- GrowNYC Education
Direct seeding or direct sowing means planting seeds into prepared garden beds outdoors.
At the Teaching Garden, we have a cold winter and often prefer to get a jumpstart on the season by starting some plants indoors and then transplanting them outside. However, there are seeds that germinate at cooler temperatures, known as ‘cold crops’, including kale, peas, radishes, and spinach – just to name a few.
There are also many crops that prefer to be direct sown, usually because they don’t tolerate the stress of being moved once their roots begin to grow.
At the Teaching Garden we direct sow: - Root vegetables (beets, carrots, radishes) - Salad greens (lettuce, mustard greens, arugula) - Peas and beans (snap peas, green beans, soy beans)

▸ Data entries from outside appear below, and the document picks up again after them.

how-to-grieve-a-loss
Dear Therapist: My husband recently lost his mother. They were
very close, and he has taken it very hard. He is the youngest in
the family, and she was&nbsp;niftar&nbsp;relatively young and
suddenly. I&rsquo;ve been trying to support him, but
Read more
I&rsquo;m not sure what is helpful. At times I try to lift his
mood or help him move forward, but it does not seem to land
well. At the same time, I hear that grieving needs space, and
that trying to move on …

For example, Shawn direct seeded peas in our garden today. Peas are a cool season crop; they grow well in the spring and fall but not in the summer. When production on these peas slows down, we will remove the pea plants and use this bed for bok choy. There are many more plants that you can choose to direct sow including cucumbers, squash, corn, many flowers, kale, and broccoli. If you choose to direct sow these crops, make sure your soil temperature matches the recommended temperature on your seed packet and consider covering the planted area with row cover to discourage birds from eating your seeds before they germinate. Remember that in early spring, soil temperature is often lower than air temperature – especially if the soil is wet. Check out your seed packet – likely it will give you valuable information including when to plant your seeds, how deep, and how far apart. If your seed packet mentions a last frost date (or a first frost date) you can look that up here using your zip code: https://www.almanac.com/gardening/frostdates
Click on the pictures of the seed packets above to see an example of that important information you can find on most seed packets. If you have a seed packet that doesn't have any of this information you can always check google!
It can be difficult to place smaller seeds exactly where you’d like them to grow, so the packet may mention thinning the seedlings after they sprout. Don’t worry, keep an eye on our blog and we will give you simple thinning instructions!
Just like seed starting indoors, remember to label what you planted where, and when!